Du peu que je connaissais la jeune femme, jamais elle n'avait paru aussi désinvolte. On aurait pu croire que c'était d'ailleurs un tout autre individu que j'avais sous les yeux.

Je finis par me rappeler de ce qu'elle venait de dire et, en toute hâte, je me relevais sans omettre de jurer intérieurement face à ma gaucherie inhabituelle. Son attitude hautaine me déplaisait.

Elle ne faisait pas le poids face à moi, de quel droit venait-elle me faire la leçon en me parlant comme si je n'étais qu'un gosse ? Ma colère ne lui échappa pas, mais de nouveau, elle trouva le moyen de me tourner en ridicule.

« Pauvre chou qui ne comprend rien à la vie. Si tu souhaites la passer aux côtés de Tara, saches que tu devras également me supporter.

-Si je résume bien, vous dites être une autre personne que Tara, c'est cela ? demandai-je avec fermeté pour ne pas lui laisser le dernier mot. Alors qui êtes-vous dans ce cas ?

-Elle est moi et je suis elle. Pourquoi cherches-tu à compliquer la situation ? »

Ça faisait beaucoup de données à assimiler. Non seulement Tara pouvait voir et communiquer avec les esprits, mais en plus, il semblerait qu'elle souffre d'un dédoublement de la personnalité. La déesse de la Lune se vengerait-elle de moi en m'envoyant une âme-sœur détraquée ?

Pourtant, en me concentrant sur celle-ci, je remarquai que le lien qui nous unissait n'était plus aussi actif quand cette facette de sa personne prenait le contrôle sur son corps. Jamais encore je n'avais entendu parler de pareil phénomène. C'était étrange et déconcertant à la fois, bien que je ne regrettais point le fait de ne pas dépendre de ce côté revêche de Tara.
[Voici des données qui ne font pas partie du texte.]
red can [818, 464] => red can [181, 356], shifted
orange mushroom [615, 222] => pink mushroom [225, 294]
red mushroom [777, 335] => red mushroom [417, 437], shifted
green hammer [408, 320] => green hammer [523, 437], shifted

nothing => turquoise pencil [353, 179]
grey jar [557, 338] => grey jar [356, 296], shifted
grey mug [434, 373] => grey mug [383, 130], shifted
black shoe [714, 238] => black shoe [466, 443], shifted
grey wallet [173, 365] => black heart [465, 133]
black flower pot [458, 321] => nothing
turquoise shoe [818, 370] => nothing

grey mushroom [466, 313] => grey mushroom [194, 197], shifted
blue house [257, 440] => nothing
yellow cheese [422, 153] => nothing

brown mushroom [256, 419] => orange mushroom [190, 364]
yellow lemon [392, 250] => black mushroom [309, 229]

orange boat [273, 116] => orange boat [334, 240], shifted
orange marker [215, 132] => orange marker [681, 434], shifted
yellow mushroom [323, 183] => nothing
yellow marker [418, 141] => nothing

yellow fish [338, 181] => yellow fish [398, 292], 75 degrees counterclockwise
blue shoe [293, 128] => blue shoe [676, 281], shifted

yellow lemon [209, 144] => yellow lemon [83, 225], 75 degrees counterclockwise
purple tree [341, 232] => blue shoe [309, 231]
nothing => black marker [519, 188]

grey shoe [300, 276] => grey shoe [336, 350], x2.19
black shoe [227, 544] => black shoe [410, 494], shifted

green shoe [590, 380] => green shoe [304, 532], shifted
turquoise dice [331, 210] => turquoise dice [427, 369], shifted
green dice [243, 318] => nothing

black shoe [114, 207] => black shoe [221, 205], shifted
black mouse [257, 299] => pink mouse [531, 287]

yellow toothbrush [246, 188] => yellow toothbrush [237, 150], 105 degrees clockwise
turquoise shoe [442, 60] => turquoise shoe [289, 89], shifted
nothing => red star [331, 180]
Sur un coup de tête, je décidai de faire part de mes précédentes réflexions et remarques à la jeune femme. Celle-ci hocha la tête, sans se départir ne serait-ce qu'une seconde de ses manières que je trouvais beaucoup trop exagérées à de nombreux égards.

« C'est tout à fait normal, je suppose. Après tout, je suis ce que certains scientifiques qualifieraient d'entité parasite. A l'origine, je n'étais pas censée me retrouver là... »

De nouveau, je ne comprenais plus rien. A croire qu'elle le faisait exprès.

« Ça n'a pas de sens, dis-je en grognant. Vous ne pouvez pas dire que vous êtes Tara, et inversement, si vous n'étiez pas prévue dans l'équation à la base ! »

Ma remarque parut lui déplaire au plus haut point, si bien qu'elle abandonna rapidement son attitude raffinée pour adopter un comportement beaucoup plus disgracieux.

« Écoute-moi bien, gamin, j'ai bien plus d'années au compteur que tu ne sembles le croire, houspilla-t-elle. Alors ce n'est pas toi avec ton âge si ridiculement insignifiant, qui à côté du mien n'est rien d'autre qu'une fine couche de poussière, qui va m'apprendre le sens de la vie que j'ai moi-même vu naître ! »

Instinctivement, je me tassai sous le poids d'une force dont je ne parvenais pas à trouver l'origine. Les mots me manquèrent si bien que je me tus sans faire plus d'histoires. Je sentais l'animal en moi qui mourrais d'envie de déguerpir, la queue entre les jambes et pourtant, je me fis effort et restait à ma place initiale, face à cet aspect de mon âme-sœur.

S'il y avait bien quelque chose que j'avais retenu de cette discussion, c'était qu'il ne valait mieux pas sous-estimer Tara de manière générale. Elle recelait bien plus de secrets et de pouvoirs que ne le laissait entendre sa frêle constitution.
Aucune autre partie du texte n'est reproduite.